- _Text block_
= = = =
While it is possible that a ceasefire now would result in Hezbollah undertaking missle attacks in the future, there is no reason to expect that they would.

Of course, perhaps you mean that when Israel begins a preemptive war against Iran in a couple of weeks (or uses its U.S. or British proxies to do so,) then Hezbollah will begin missile attacks against Israel again...

Is that what you meant?


Peter Lewin - 7/30/2006

"By the way, if Israel wants to stop missle attacks, all they have to do is agree to a ceasefire. In other words, give up bombing Lebanon."

I see, this is interesting. Do you really believe this? Sorry to ask. Its just that it is so crazy to me. You don't think, that within a week, within a month, the rockets would resume with a vengence. Why don't you say "By the way, if Hizbullah wants to stop missle attacks, all they have to do is agree to a ceasefire and give back the soldiers. In other words, give up bombing Israel." (Not sure why you call then POW's). Who do you think has a better chance at a ceasefile?

By the way, since you "find it puzzling" that Israel shoots at anti-aircraft guns, what do you think the explanation is? I laid out the possibilities because I am irritated by the ubiquitous insinuation that seems to occur when people are discussing Israel's actions and motives. What the hell do they think is going on? Are Isreal's policy-makers murderers who just like to blow up Arabs? If you want to claim that, go ahead! At least I would understand your position. I claim that Hizbullah's policy-makers are murderers who like to blow up Jews.


Sheldon Richman - 7/30/2006

Over the years there have been no tougher words about the state of Israel's conduct and words than those of the anti-Zionist Jews, both reform and orthodox. (A few names: Alfred Lilienthal, Rabbi Elmer Berger, Israel Shahak.) Anyone interested in this subject should delve into this revealing literature. You can begin with Thomas Kolsky's "Jews Against Zionism: The American Council for Judaism, 1942-1948."
= = = =
- _Using the information_
**A.** In the discussion of Israel and Hezbollah, which book does Sheldon Richman say readers can begin with?
**B.** Return the passage of the discussion of Israel and Hezbollah that begins with "Of course, perhaps" and ends with "what you meant?", copied word for word.
**C.** Resume the discussion of Israel and Hezbollah, picking up right after its final sentence.

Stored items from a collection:
= = = =
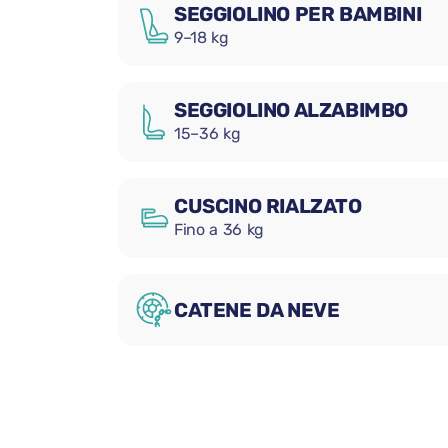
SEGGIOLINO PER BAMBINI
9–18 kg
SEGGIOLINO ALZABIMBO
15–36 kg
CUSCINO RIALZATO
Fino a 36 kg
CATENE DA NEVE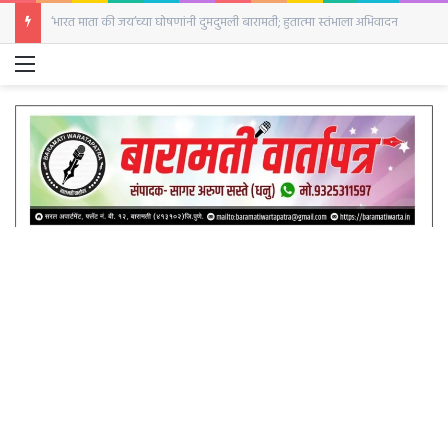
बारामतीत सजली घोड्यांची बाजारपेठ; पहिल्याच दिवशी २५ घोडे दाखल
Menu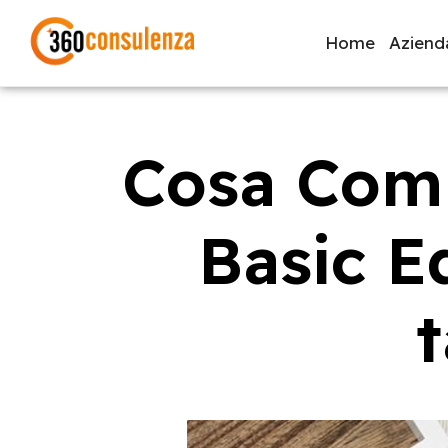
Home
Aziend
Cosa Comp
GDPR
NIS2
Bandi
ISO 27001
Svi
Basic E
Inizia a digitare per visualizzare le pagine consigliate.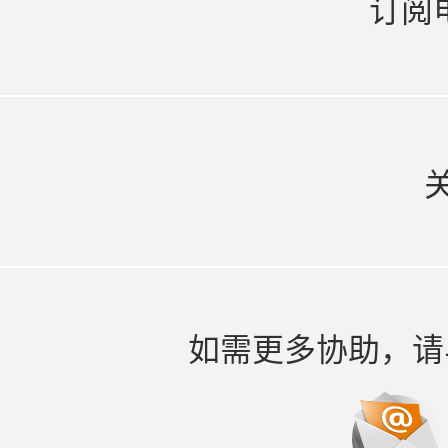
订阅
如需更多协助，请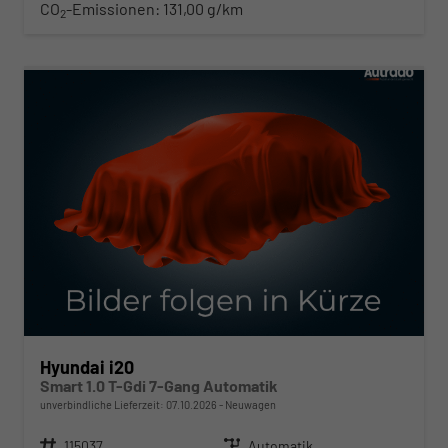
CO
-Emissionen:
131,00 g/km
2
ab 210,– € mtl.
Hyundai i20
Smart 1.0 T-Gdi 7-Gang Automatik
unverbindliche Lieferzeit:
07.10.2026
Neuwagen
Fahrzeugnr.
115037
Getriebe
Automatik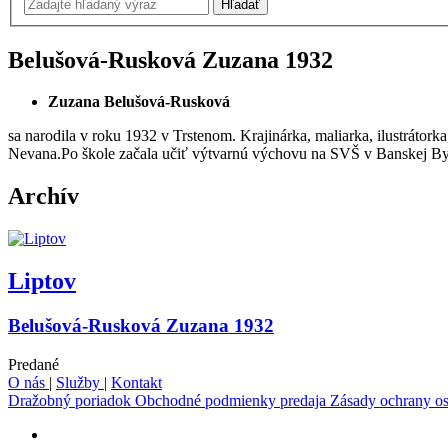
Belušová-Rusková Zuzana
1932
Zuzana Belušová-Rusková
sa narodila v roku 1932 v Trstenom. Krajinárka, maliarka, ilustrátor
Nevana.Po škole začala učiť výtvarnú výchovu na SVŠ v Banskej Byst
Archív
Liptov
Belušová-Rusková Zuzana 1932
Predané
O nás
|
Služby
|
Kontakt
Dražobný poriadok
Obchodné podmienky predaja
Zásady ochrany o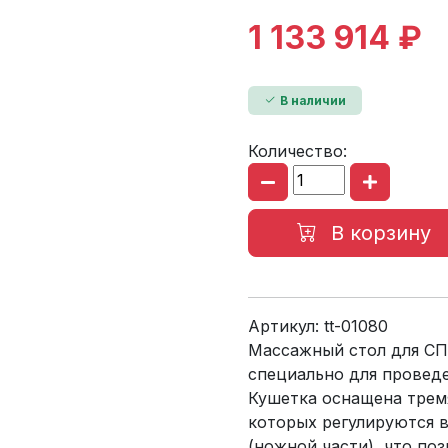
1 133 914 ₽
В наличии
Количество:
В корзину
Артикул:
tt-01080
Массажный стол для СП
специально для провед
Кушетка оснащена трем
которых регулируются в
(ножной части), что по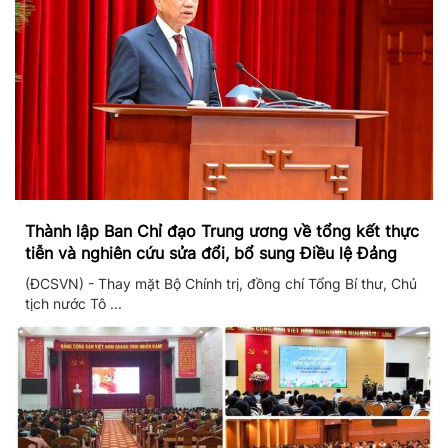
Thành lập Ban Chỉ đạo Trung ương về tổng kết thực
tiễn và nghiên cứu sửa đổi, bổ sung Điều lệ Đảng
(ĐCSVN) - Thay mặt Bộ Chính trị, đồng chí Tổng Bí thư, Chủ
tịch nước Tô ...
= = = =
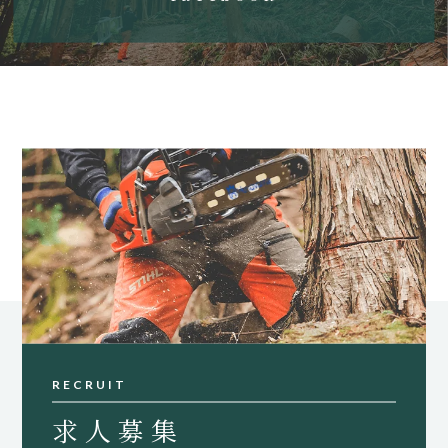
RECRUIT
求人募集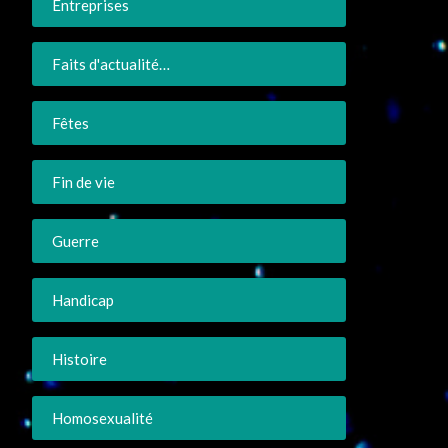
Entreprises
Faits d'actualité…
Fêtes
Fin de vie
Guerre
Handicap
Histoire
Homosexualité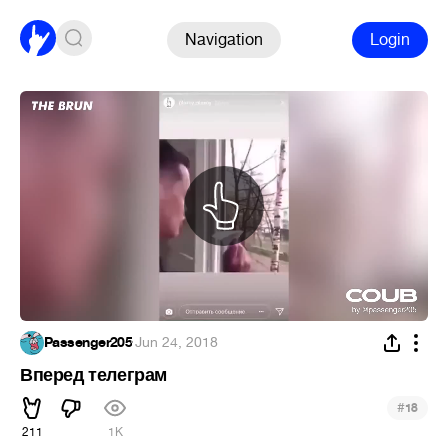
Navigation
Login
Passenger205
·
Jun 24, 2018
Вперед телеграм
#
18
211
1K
= = = =
- _Answers by item_
**A.** Thomas Kolsky's "Jews Against Zionism: The American Council for Judaism, 1942-1948."

**B.**
Of course, perhaps you mean that when Israel begins a preemptive war against Iran in a couple of weeks (or uses its U.S. or British proxies to do so,) then Hezbollah will begin missile attacks against Israel again...

Is that what you meant?

**C.**
Steven Horwitz - 7/30/2006

I don't have the words to respond to Bill's last comment. I simply do not have the words.


Bill Woolsey - 7/30/2006

I think Hezbollah is setting up, shooting missles, tearing down, and moving.

Apparently, Israel bombs the location--generally, after Hezbollah has moved.

However, I find it puzzling that "photographic evidence" is presented, and it isn't evidence of shooting missles at Israel from residential neighbhorhoods, but rather of an anti-aircraft gun in a location that would be too far away to hit Israel even if they were shooting missles rather than defending against Israeli airstrikes.

There was a report from a village in south Lebanon. A woman said that Hezbollah shot missles from a nearby hilltop. Then Israel blew up houses in the village. The woman was complaining about Hezbollah drawing fire down on her village.

By the way, if Israel wants to stop missle attacks, all they have to do is agree to a ceasefire. In other words, give up bombing Lebanon.

Of course, that means they must give up on the strategy of bombing Lebanon until Hezbollah gives up the two Israeli POWs. (And then all these additional demands, Hezbollah disarms and some kind of demilitarized zone is set up on Lebanese territory.)

By the way, it looks to me that Hezbollah may well win the war. That is, Israel will give Lebanon that last little slice of territory. (Syria has accepted Lebanon's claim to it apparently.) And also give up the Lebanese prisoners. (Little did I know that Israel was already willing to give up the war criminal in exchange for a pilot long ago.) And so, Lebanon achieves its military goals, and will doubtless be able to use that victory to help it build on its what, 25% political support in Lebanon?

By the way, I beleive that not only does the Israeli state lie, I think they have thousands of devoted followers in the U.S. who will knowingly spread what they know are lies. From their perspective, these are Noble Lies--told because the Jews are in imminent danger of another Holocaust.








Peter Lewin - 7/30/2006

Perhaps. Perhaps all the stories of Hizbollah hiding rockets among civilians are false. If so, what is the explanation for Israel's actions? Either they are mistaken - false intelligence or they are deliberately targeting civilians as a strategy. It seems to me those three are the most plausible -
1. there really are threats there,
2. they think there are but there aren't
3. its a deliberate strategy.

In the absence of evidence which should we assume until proved wrong? Do we make the same presumptions when Hisbollah kills Israelis? Just asking.


Bill Woolsey - 7/30/2006

These are anti-aircraft guns, right?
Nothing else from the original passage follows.